InfluxDB to Iceberg plugin
The InfluxDB to Iceberg Plugin enables data transfer from InfluxDB 3 Enterprise to Apache Iceberg tables. Transfer time series data to Iceberg for long-term storage, analytics, or integration with data lake architectures. The plugin supports both scheduled batch transfers of historical data and on-demand transfers via HTTP API.
Configuration
Plugin parameters may be specified as key-value pairs in the --trigger-arguments flag (CLI) or in the trigger_arguments field (API) when creating a trigger. Some plugins support TOML configuration files, which can be specified using the plugin’s config_file_path parameter.
If a plugin supports multiple trigger specifications, some parameters may depend on the trigger specification that you use.

☆ ☆ ☆

◆ Stated goal 1:
Rewrite the stretch of the listing from the line containing "scientific name: Guepinia helvelloides" through the line containing "scientific name: Euphorbia cyparissias", swapping "common name" for "vernacular name" and keeping everything else the same.
The plugin page and the listing that follows have no connection to each other.

[Data excerpts]

☆ ☆ ☆

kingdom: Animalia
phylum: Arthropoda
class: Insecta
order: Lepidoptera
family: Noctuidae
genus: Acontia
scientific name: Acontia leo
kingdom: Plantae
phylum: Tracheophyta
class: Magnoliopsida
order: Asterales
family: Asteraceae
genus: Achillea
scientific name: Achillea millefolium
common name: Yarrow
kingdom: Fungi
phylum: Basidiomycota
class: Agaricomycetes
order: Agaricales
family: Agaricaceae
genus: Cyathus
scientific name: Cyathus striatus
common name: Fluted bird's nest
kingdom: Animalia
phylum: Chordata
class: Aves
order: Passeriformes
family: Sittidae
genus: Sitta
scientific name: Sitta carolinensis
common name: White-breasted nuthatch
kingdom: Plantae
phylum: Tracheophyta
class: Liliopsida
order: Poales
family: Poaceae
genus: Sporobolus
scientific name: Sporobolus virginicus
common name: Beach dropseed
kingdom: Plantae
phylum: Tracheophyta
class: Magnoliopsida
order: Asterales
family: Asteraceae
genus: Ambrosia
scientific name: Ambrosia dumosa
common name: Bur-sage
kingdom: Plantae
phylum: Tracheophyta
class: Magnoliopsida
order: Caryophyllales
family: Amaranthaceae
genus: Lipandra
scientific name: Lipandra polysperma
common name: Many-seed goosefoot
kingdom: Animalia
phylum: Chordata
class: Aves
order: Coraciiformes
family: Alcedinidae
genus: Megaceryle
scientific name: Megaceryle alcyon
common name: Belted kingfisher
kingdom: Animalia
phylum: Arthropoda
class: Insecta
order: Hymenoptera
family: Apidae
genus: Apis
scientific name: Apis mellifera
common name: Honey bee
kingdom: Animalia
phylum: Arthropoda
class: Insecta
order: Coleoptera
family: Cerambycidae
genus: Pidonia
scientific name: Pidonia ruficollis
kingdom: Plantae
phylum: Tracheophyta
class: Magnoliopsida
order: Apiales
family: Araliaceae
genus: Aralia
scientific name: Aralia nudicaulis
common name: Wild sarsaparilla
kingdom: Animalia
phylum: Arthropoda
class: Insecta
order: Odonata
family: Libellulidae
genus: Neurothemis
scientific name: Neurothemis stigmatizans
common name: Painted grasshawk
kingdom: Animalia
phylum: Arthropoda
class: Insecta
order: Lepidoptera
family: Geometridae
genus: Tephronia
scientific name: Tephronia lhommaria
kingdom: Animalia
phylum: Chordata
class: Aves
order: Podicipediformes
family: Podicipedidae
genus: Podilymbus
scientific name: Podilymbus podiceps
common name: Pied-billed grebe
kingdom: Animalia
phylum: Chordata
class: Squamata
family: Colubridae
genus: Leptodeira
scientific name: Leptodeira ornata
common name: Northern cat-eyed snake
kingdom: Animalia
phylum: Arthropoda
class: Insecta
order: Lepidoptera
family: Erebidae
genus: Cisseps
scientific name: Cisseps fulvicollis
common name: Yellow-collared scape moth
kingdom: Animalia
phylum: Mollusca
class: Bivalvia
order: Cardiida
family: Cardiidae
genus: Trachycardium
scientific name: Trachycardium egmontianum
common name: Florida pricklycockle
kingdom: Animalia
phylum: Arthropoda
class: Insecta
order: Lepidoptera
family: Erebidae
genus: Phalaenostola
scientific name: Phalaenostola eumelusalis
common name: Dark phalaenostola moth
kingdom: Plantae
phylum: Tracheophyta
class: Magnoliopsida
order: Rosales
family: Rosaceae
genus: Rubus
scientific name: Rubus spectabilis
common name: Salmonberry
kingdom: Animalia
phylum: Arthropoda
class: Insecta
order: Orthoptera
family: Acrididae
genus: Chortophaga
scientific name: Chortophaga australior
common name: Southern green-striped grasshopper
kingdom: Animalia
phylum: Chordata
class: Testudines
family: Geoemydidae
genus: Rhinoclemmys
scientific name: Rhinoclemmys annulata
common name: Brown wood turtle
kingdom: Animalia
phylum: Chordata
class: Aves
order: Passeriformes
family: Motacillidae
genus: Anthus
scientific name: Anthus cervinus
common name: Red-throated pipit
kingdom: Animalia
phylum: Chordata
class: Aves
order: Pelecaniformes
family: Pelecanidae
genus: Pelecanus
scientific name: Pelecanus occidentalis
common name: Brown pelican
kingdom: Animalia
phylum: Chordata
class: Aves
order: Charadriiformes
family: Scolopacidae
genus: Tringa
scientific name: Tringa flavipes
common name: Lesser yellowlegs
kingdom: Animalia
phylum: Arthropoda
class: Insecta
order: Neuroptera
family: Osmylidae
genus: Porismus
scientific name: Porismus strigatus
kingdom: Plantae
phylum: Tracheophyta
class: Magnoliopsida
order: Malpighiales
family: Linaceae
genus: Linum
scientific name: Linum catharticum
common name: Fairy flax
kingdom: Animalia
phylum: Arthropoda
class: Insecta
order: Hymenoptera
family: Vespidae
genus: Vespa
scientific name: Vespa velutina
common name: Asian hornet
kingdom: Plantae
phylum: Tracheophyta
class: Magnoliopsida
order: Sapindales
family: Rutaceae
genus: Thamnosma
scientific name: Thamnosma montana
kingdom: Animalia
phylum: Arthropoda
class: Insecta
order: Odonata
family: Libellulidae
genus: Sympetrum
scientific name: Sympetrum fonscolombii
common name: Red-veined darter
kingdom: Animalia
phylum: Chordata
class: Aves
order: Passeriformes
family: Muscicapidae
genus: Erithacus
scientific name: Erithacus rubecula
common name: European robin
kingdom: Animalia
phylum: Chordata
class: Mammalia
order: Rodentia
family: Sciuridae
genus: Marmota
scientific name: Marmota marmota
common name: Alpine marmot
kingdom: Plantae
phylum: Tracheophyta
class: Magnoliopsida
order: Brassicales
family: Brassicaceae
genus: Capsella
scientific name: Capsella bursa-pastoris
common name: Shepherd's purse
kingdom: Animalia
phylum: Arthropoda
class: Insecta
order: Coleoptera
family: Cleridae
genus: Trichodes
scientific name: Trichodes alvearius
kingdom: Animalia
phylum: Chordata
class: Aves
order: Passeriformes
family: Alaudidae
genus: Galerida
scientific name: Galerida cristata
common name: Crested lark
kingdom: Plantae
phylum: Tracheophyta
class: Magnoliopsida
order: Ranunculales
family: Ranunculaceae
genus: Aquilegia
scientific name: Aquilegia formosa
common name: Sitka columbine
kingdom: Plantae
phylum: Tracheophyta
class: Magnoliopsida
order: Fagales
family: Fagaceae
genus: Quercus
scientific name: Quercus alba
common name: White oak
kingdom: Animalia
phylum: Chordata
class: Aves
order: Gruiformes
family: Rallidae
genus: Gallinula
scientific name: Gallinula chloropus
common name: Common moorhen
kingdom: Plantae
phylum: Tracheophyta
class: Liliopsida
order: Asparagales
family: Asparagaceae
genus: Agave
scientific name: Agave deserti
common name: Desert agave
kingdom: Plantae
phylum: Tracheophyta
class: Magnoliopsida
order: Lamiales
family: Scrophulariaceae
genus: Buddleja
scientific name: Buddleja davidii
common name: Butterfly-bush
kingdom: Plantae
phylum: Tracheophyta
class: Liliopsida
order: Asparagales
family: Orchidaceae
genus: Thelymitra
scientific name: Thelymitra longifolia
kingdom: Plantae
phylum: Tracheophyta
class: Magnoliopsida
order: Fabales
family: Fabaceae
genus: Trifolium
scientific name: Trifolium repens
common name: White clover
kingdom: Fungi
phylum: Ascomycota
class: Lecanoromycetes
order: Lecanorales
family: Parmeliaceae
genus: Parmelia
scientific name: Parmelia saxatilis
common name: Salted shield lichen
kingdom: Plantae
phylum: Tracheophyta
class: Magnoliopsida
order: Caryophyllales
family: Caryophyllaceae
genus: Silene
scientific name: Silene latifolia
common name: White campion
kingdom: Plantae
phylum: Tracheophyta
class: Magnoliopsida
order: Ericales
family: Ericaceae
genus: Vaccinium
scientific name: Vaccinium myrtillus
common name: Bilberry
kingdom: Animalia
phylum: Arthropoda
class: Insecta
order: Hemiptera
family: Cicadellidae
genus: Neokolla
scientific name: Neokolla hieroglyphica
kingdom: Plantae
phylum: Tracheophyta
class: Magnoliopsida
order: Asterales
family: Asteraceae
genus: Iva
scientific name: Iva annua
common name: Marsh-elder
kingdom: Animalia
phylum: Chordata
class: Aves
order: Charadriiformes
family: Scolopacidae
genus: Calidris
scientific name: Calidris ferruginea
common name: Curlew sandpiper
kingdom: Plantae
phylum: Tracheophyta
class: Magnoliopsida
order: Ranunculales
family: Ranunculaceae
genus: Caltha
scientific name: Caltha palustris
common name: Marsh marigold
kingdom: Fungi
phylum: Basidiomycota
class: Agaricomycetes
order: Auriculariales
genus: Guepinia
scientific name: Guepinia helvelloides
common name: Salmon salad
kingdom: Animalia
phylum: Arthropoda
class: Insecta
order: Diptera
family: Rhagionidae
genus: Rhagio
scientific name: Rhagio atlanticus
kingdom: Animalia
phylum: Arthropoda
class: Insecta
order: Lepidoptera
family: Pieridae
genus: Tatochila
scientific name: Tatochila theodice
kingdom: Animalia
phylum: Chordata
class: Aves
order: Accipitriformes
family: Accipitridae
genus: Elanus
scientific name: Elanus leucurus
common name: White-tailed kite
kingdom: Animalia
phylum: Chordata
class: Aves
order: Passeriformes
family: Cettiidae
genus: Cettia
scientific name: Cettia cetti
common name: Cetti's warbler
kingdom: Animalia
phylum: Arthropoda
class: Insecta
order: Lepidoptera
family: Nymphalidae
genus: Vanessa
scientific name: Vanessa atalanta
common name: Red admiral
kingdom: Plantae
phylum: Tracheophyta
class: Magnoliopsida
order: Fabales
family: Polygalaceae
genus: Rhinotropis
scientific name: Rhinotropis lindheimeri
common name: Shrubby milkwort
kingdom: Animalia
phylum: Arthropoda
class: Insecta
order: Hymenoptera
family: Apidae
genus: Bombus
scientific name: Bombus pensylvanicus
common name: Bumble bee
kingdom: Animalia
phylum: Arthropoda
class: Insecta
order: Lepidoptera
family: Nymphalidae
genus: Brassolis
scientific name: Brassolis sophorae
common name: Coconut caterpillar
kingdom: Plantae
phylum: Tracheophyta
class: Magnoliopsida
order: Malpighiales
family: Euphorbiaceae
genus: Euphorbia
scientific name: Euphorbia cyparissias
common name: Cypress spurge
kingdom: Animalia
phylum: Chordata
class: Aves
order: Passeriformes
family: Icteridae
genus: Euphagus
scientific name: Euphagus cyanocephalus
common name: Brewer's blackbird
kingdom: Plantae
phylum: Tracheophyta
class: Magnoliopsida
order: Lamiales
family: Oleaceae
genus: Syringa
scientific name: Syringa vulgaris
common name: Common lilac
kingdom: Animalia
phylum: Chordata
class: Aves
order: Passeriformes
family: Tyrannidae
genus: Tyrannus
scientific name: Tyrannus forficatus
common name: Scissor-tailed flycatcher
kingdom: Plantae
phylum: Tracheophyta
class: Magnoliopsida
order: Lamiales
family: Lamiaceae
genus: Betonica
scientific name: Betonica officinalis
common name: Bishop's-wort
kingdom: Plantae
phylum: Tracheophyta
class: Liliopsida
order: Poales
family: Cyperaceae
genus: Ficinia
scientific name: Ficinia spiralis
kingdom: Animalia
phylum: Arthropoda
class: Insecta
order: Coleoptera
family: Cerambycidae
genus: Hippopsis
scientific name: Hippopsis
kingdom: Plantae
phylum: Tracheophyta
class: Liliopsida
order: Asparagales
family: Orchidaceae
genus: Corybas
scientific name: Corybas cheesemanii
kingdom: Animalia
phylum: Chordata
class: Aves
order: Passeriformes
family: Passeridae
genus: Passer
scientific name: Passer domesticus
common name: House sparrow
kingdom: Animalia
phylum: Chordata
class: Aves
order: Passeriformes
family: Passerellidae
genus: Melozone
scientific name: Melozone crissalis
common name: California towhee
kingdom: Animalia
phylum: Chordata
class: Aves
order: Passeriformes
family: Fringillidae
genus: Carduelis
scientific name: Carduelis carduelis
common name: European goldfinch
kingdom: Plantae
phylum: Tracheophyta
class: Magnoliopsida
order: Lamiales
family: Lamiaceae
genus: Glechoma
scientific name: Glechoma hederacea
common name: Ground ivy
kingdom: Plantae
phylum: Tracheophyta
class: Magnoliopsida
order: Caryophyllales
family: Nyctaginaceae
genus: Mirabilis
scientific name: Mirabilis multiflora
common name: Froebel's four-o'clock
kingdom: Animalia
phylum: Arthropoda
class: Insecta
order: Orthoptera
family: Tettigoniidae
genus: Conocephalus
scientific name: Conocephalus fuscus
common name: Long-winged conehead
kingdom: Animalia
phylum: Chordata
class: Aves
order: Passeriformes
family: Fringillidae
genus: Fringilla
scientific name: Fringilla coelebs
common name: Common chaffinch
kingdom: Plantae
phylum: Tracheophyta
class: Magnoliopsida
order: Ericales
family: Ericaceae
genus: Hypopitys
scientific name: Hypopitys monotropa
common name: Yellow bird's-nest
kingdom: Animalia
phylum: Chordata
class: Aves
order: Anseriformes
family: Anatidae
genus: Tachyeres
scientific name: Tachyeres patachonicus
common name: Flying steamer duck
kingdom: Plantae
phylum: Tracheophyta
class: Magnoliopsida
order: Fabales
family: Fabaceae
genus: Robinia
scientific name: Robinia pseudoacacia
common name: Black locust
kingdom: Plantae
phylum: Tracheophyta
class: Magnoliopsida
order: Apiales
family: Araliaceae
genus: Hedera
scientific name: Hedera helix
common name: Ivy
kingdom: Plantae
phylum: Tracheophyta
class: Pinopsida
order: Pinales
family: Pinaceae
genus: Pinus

☆ ☆ ☆

◆ Stated goal 2:
On the plugin page, where can plugin parameters be given as key-value pairs when creating a trigger?

◆ Task answer 1:
scientific name: Guepinia helvelloides
vernacular name: Salmon salad
kingdom: Animalia
phylum: Arthropoda
class: Insecta
order: Diptera
family: Rhagionidae
genus: Rhagio
scientific name: Rhagio atlanticus
kingdom: Animalia
phylum: Arthropoda
class: Insecta
order: Lepidoptera
family: Pieridae
genus: Tatochila
scientific name: Tatochila theodice
kingdom: Animalia
phylum: Chordata
class: Aves
order: Accipitriformes
family: Accipitridae
genus: Elanus
scientific name: Elanus leucurus
vernacular name: White-tailed kite
kingdom: Animalia
phylum: Chordata
class: Aves
order: Passeriformes
family: Cettiidae
genus: Cettia
scientific name: Cettia cetti
vernacular name: Cetti's warbler
kingdom: Animalia
phylum: Arthropoda
class: Insecta
order: Lepidoptera
family: Nymphalidae
genus: Vanessa
scientific name: Vanessa atalanta
vernacular name: Red admiral
kingdom: Plantae
phylum: Tracheophyta
class: Magnoliopsida
order: Fabales
family: Polygalaceae
genus: Rhinotropis
scientific name: Rhinotropis lindheimeri
vernacular name: Shrubby milkwort
kingdom: Animalia
phylum: Arthropoda
class: Insecta
order: Hymenoptera
family: Apidae
genus: Bombus
scientific name: Bombus pensylvanicus
vernacular name: Bumble bee
kingdom: Animalia
phylum: Arthropoda
class: Insecta
order: Lepidoptera
family: Nymphalidae
genus: Brassolis
scientific name: Brassolis sophorae
vernacular name: Coconut caterpillar
kingdom: Plantae
phylum: Tracheophyta
class: Magnoliopsida
order: Malpighiales
family: Euphorbiaceae
genus: Euphorbia
scientific name: Euphorbia cyparissias

◆ Task answer 2:
In the --trigger-arguments flag (CLI) or in the trigger_arguments field (API).